$ \left(2^\left(n+3\right) - 2^n\right)/14 $
My thought process behind solving it was to spilt the first 2 term into two separate terms then cancelling the 2^n leaving 2^3 over 14
$ (2^n \cdot 2^3-2^n)/14 $
$ (2^3)/14 = 8/14
$
however this is incorrect, how am i supposed to correctly simplify this equation?
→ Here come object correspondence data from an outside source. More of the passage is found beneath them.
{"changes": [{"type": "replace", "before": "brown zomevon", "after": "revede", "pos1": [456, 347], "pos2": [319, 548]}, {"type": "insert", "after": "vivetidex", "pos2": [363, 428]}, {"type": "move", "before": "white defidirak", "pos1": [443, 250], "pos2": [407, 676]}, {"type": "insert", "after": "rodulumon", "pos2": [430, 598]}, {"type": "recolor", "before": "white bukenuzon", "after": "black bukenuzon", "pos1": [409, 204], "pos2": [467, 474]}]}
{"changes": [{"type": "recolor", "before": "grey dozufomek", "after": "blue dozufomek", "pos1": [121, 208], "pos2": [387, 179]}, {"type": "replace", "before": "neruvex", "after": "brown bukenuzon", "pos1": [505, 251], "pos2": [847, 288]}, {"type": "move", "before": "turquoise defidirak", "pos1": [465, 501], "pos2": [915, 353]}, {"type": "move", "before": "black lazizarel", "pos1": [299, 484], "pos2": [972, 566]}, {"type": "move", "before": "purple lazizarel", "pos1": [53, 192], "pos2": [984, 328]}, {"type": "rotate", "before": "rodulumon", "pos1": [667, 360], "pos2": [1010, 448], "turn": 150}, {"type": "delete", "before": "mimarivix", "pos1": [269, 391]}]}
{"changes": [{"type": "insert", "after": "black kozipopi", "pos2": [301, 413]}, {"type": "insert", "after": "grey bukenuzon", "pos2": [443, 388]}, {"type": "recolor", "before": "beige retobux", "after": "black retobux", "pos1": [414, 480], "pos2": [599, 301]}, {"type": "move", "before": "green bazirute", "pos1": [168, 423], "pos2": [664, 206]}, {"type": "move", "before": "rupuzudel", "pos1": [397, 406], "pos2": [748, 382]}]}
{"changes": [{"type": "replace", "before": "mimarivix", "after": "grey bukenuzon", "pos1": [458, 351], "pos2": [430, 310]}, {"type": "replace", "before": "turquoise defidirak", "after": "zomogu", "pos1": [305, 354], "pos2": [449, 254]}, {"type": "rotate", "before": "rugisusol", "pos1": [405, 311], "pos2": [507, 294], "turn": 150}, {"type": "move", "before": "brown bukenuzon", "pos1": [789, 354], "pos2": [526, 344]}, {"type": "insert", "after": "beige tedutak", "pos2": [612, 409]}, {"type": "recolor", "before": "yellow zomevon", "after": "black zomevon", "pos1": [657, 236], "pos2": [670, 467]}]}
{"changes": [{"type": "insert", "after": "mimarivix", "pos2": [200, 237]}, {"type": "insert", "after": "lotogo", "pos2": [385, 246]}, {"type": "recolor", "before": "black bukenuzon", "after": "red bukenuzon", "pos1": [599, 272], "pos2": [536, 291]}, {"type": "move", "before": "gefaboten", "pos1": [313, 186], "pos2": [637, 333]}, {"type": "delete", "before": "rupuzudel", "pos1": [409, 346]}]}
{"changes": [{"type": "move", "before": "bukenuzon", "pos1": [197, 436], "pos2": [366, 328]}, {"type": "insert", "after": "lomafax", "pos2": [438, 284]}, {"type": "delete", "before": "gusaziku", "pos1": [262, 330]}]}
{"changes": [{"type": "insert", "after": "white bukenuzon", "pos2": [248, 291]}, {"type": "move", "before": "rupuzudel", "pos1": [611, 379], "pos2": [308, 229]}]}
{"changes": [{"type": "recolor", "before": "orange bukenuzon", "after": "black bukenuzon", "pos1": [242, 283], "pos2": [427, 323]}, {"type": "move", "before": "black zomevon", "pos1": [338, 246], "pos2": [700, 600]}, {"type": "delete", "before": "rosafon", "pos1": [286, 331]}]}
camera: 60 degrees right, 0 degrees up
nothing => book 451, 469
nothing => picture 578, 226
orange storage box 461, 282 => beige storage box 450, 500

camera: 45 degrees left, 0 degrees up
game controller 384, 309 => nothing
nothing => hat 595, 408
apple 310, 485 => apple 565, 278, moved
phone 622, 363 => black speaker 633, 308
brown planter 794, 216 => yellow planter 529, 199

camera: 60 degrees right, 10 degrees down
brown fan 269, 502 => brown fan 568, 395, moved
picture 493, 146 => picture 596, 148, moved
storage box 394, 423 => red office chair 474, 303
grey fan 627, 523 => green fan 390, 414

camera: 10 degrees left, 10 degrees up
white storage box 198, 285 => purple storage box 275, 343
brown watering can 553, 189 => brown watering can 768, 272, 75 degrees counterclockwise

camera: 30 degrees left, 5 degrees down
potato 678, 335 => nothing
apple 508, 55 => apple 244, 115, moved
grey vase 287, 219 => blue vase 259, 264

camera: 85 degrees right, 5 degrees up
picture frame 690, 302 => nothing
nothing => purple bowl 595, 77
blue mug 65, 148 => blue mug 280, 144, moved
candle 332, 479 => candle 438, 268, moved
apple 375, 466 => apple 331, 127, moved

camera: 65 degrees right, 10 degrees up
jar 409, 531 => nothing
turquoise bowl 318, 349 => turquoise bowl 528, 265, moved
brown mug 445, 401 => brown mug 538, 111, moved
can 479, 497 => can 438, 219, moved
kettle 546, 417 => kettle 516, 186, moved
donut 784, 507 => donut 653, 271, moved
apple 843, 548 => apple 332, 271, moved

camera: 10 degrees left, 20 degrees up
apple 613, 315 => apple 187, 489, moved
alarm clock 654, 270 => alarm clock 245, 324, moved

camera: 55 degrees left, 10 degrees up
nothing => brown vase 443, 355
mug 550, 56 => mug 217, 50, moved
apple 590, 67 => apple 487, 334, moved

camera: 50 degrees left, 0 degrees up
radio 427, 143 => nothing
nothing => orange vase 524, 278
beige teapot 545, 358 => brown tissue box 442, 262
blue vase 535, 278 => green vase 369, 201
Sorry about messing up the formatting so much
Are you having trouble simplifying this fraction? Well, you have failed to see that you can factor out $2^n$ from the expression in the numerator. What you did there is an incorrect piece of mathematics. Memorize this fact: $ab \pm a=a(b \pm 1)$. The idea here is that if each term in an expression shares a common factor, you can bring it out front. Once you've factored out the $2^n$, the rest is pretty straightforward. Here's how it typically would be done:
$$ \frac{2^{n+3}-2^n}{14}= \frac{2^n\cdot 2^3 - 2^n}{14}= \frac{2^n(2^3 - 1)}{14}= \frac{2^n(8-1)}{14}= \frac{2^n \cdot 7}{14}= \frac{2^n}{2}= 2^n \cdot 2^{-1}= 2^{n-1} $$
And that's as far as you can go in terms of simplification.
Steps:
$2^{n+3}= 2^n2^3= 2^n×8.$
$(2^{n+3} -2^n) = 2^n(8-1)=7×2^n.$
$14=2×7$.
$\dfrac{7×2^n}{14}= 2^n/2^1= 2^{n-1}.$